━━━ Available data ━━━

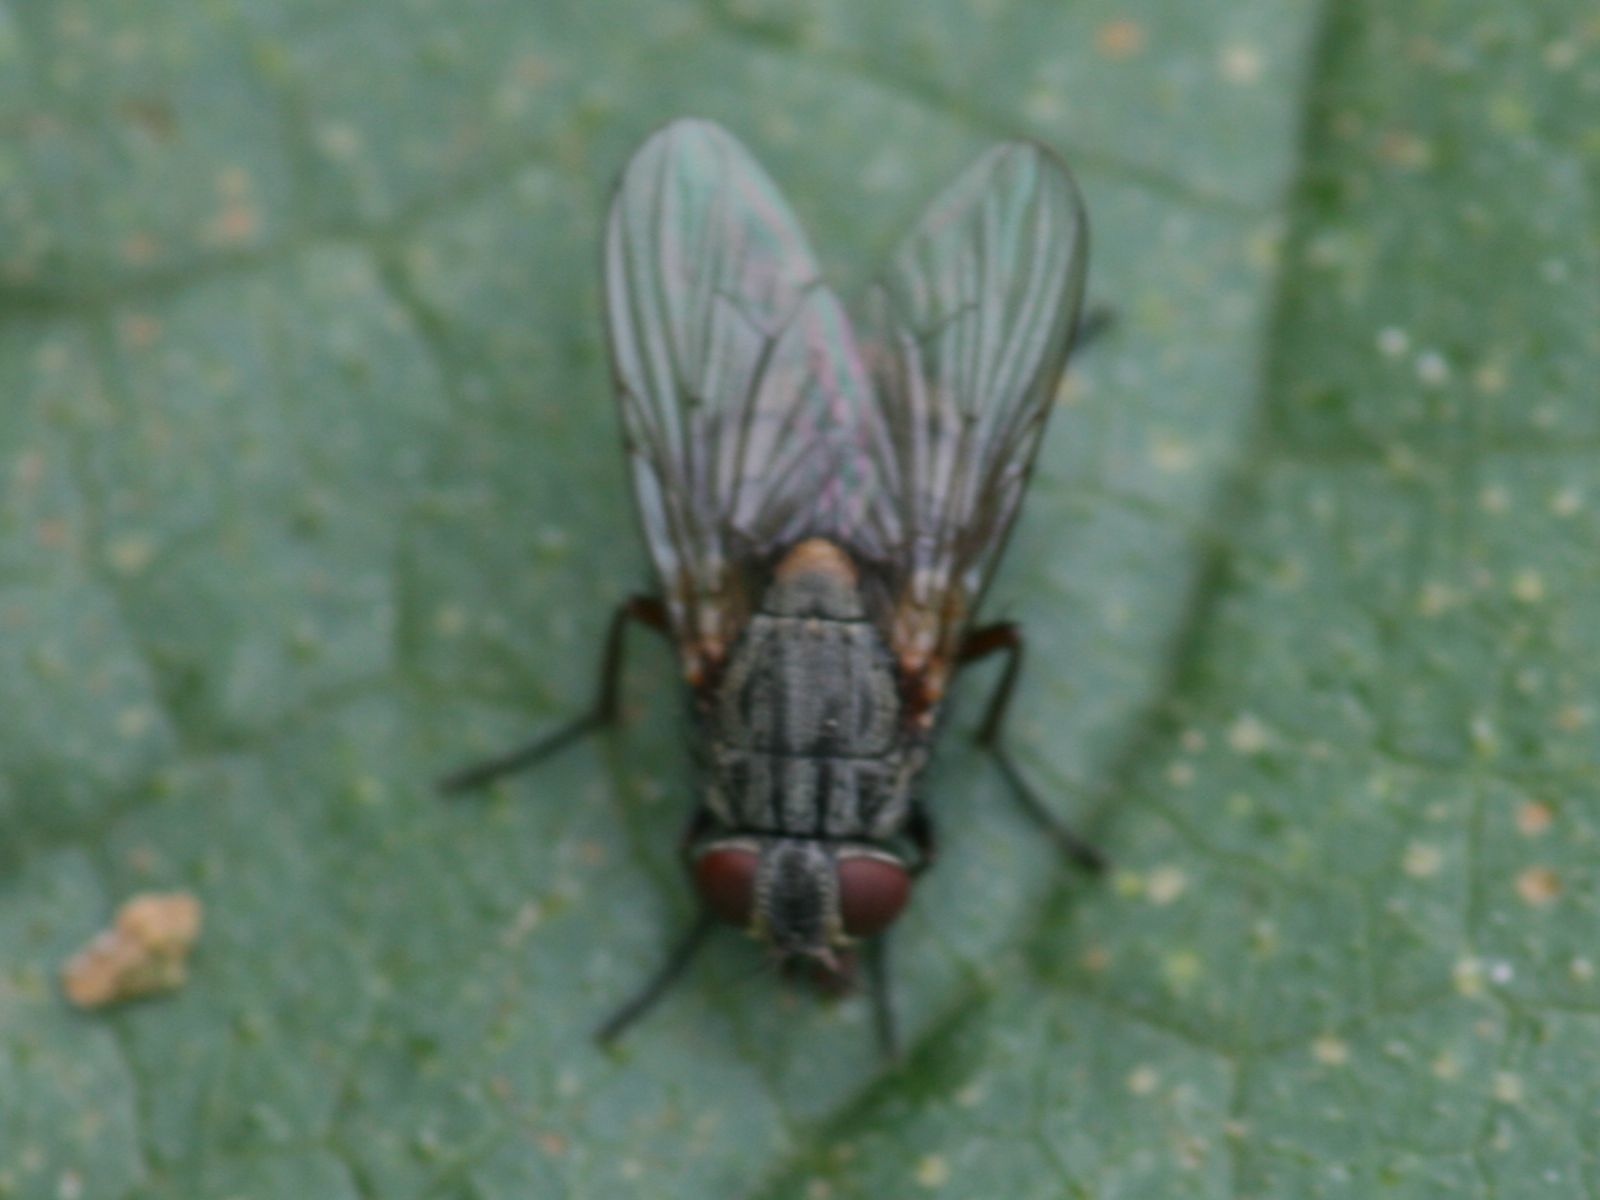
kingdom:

━━━
━━━ Available data ━━━

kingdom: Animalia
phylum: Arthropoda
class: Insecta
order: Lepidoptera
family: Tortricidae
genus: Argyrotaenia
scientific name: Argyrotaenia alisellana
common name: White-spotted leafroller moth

━━━

Short task: Turn the stretch of the items that begins with the line containing "phylum: Arthropoda" and ends with the line containing "common name: White-spotted leafroller moth", both included, into a Markdown table with the columns Number and Entry. Give each line a row number and skip any blank lines.

Problem solution:
| Number | Entry |
|---|---|
| 1 | phylum: Arthropoda |
| 2 | class: Insecta |
| 3 | order: Lepidoptera |
| 4 | family: Tortricidae |
| 5 | genus: Argyrotaenia |
| 6 | scientific name: Argyrotaenia alisellana |
| 7 | common name: White-spotted leafroller moth |